**What you need to do:**
Take the line containing "CI-72, status: 마침 -> 진행 중" and every line after it to the end of the records, and copy them exactly, leaving out pictures.

[[ Task material, beginning ]]

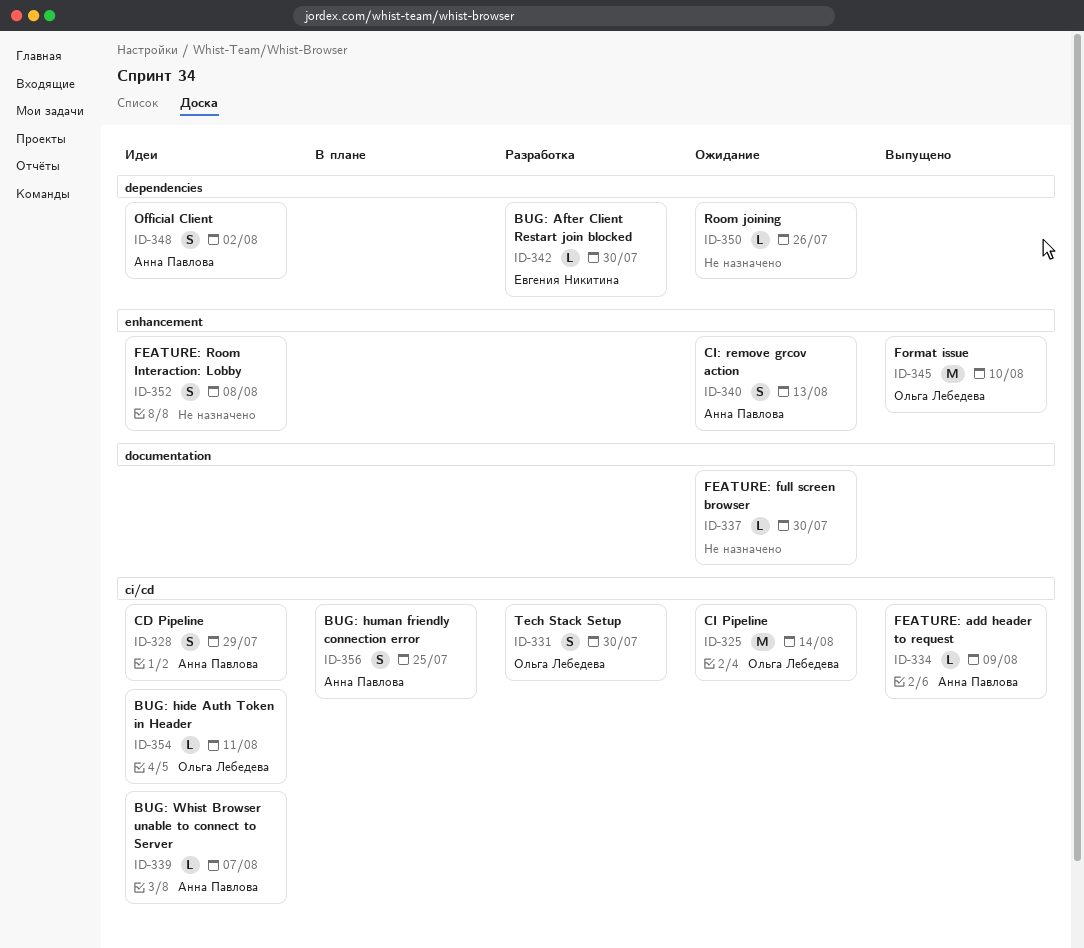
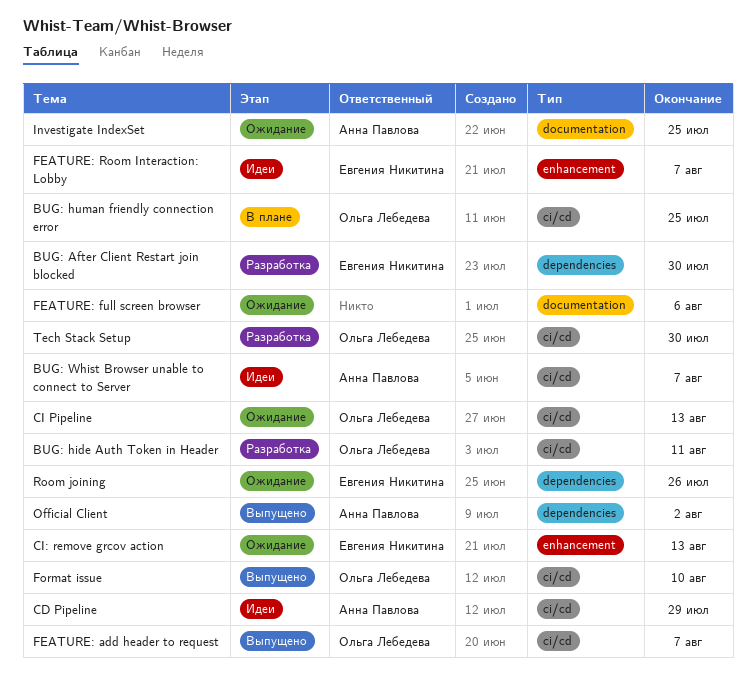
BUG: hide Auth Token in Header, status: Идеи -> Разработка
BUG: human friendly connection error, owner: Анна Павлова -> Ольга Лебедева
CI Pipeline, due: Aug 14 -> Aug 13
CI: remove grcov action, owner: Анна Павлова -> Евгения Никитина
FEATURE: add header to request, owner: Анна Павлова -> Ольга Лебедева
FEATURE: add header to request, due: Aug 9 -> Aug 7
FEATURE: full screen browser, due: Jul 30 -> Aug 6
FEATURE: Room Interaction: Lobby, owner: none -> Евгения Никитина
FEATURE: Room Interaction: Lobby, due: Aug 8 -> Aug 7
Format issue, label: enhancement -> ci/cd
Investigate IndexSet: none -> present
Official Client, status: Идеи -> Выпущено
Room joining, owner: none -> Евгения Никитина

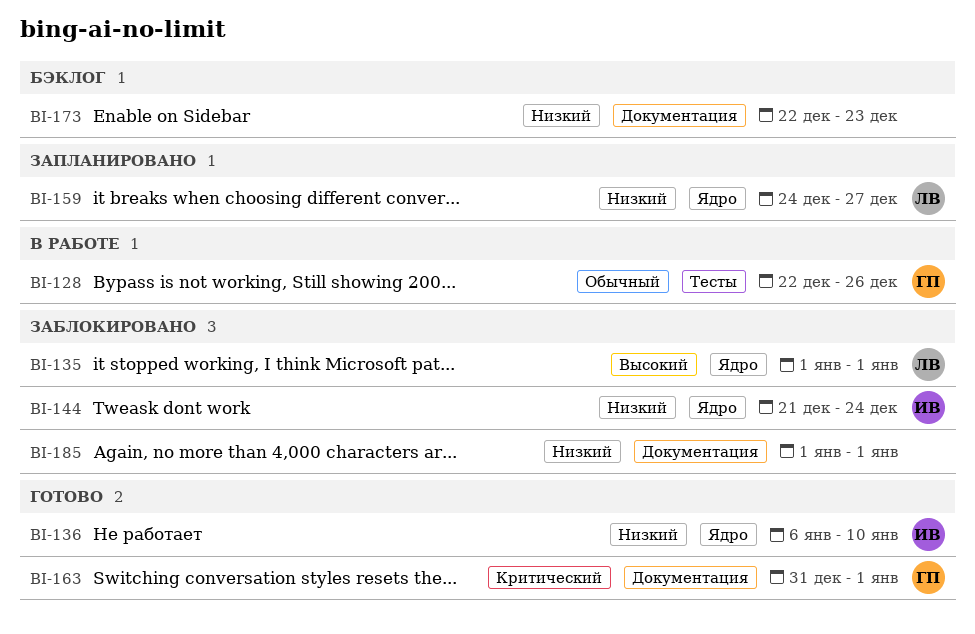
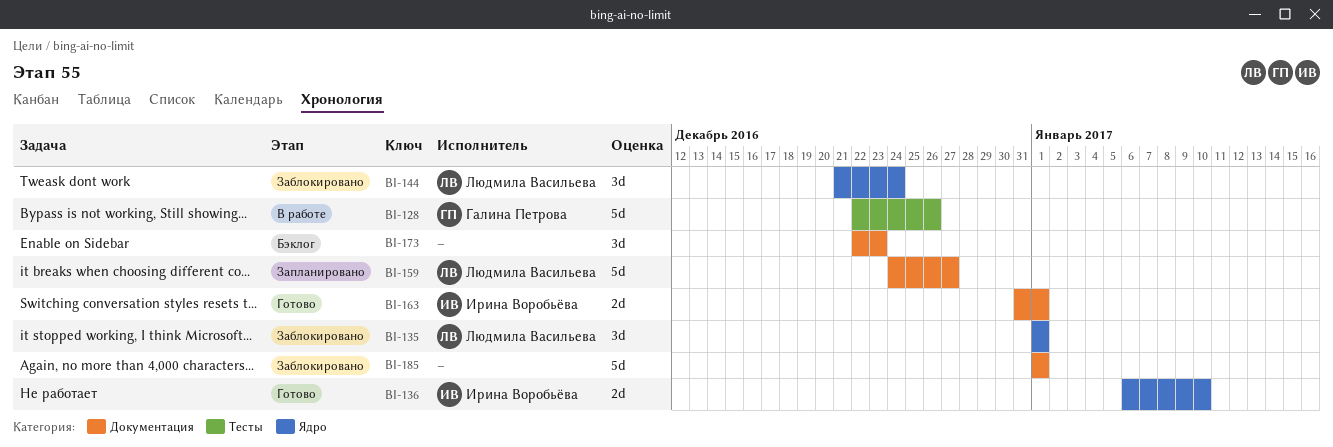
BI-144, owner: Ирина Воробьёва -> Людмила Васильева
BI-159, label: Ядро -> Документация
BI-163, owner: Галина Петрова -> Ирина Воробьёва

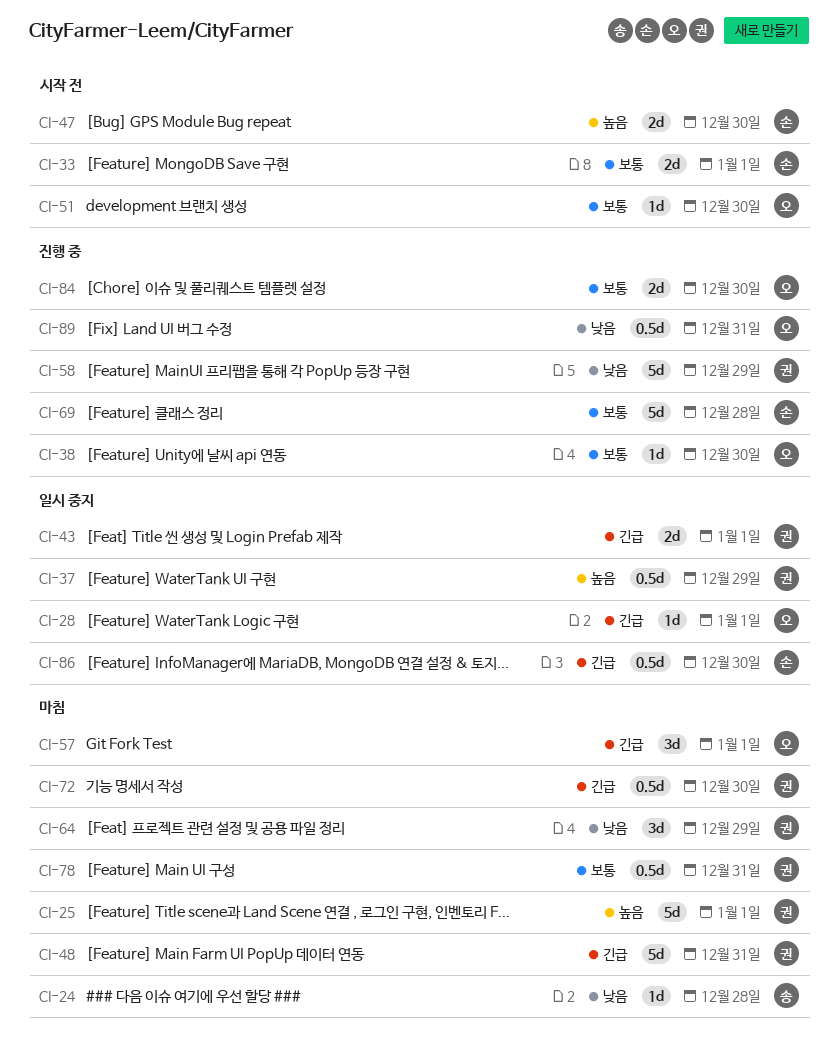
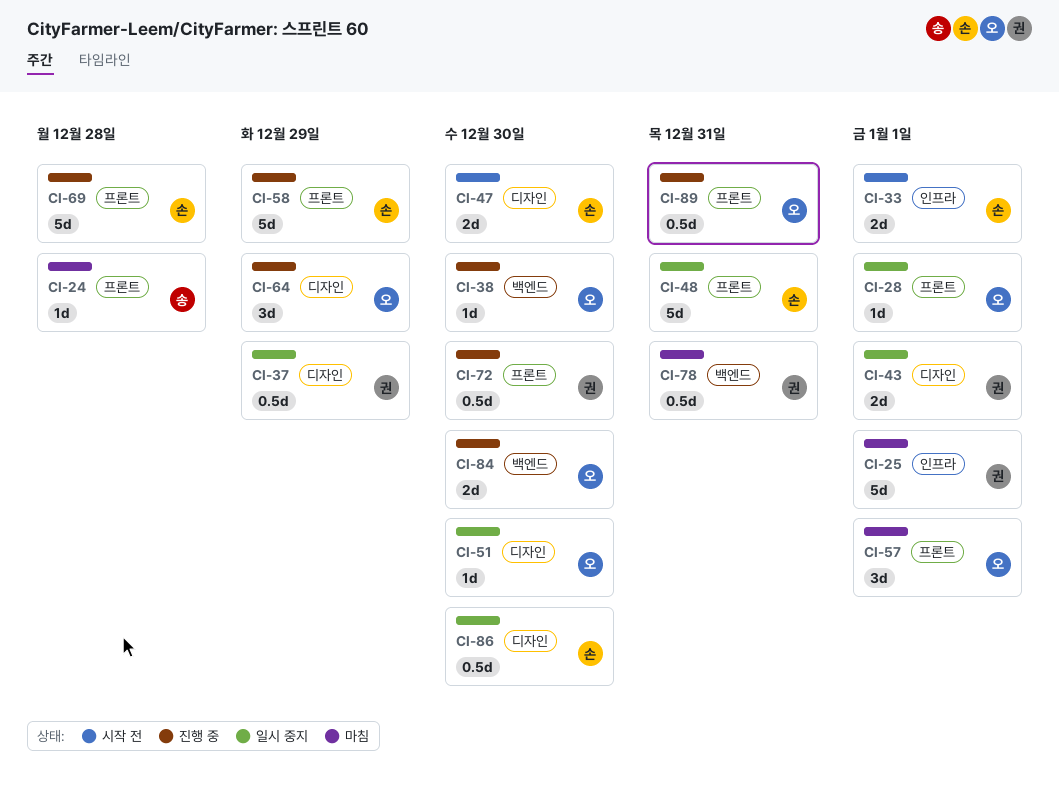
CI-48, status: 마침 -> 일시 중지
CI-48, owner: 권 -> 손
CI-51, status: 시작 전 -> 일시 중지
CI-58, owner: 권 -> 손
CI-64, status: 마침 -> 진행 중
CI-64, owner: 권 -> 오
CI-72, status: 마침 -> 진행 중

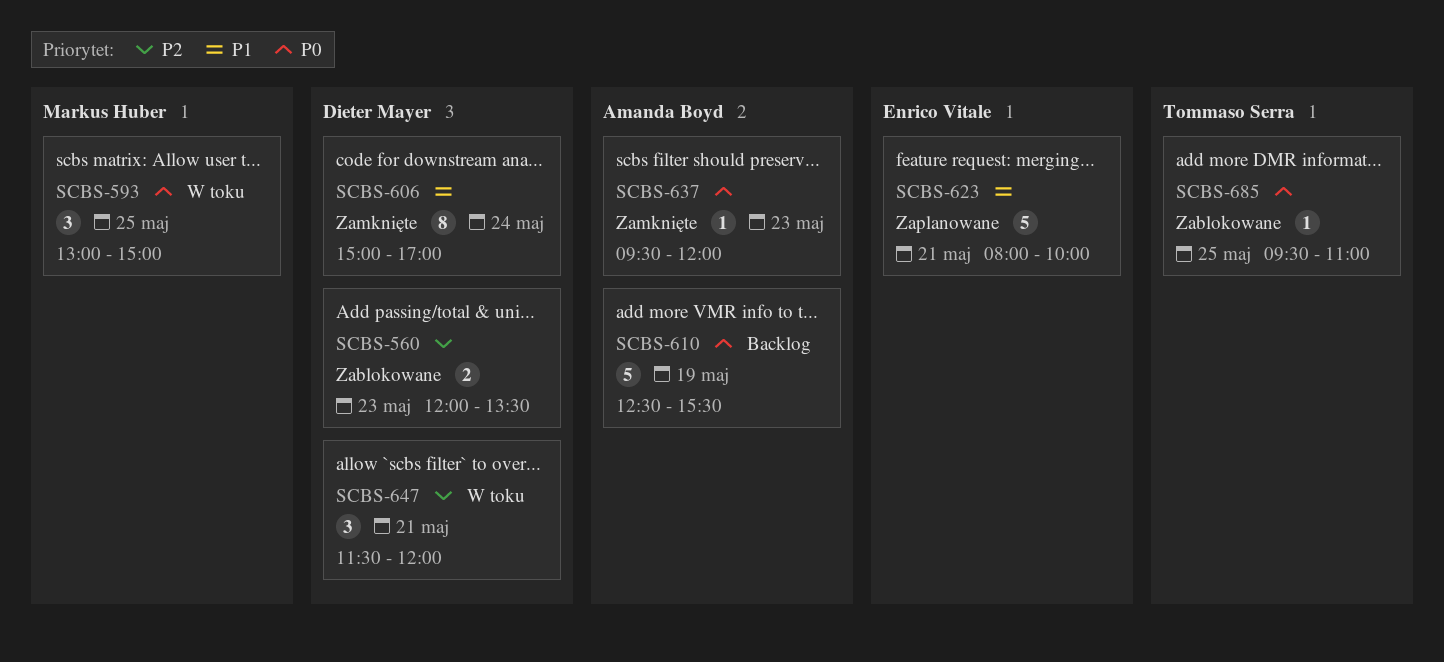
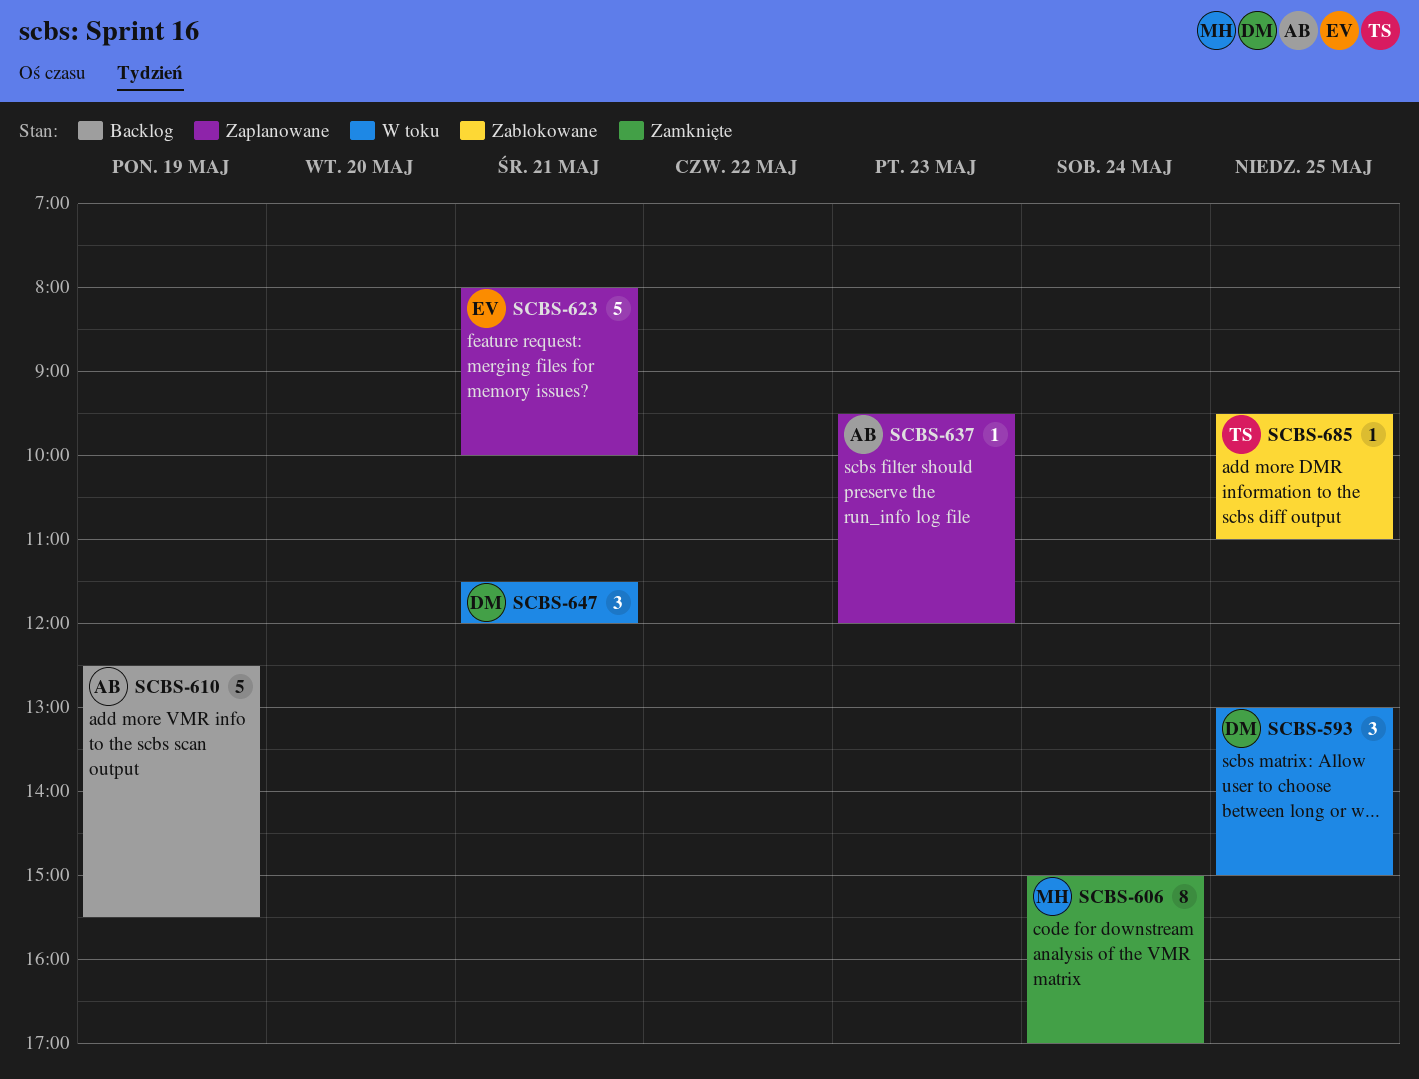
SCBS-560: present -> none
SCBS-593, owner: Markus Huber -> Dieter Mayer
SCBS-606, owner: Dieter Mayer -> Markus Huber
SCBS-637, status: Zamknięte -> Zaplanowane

[[ Task material, end ]]

**Final answer:**
CI-72, status: 마침 -> 진행 중

SCBS-560: present -> none
SCBS-593, owner: Markus Huber -> Dieter Mayer
SCBS-606, owner: Dieter Mayer -> Markus Huber
SCBS-637, status: Zamknięte -> Zaplanowane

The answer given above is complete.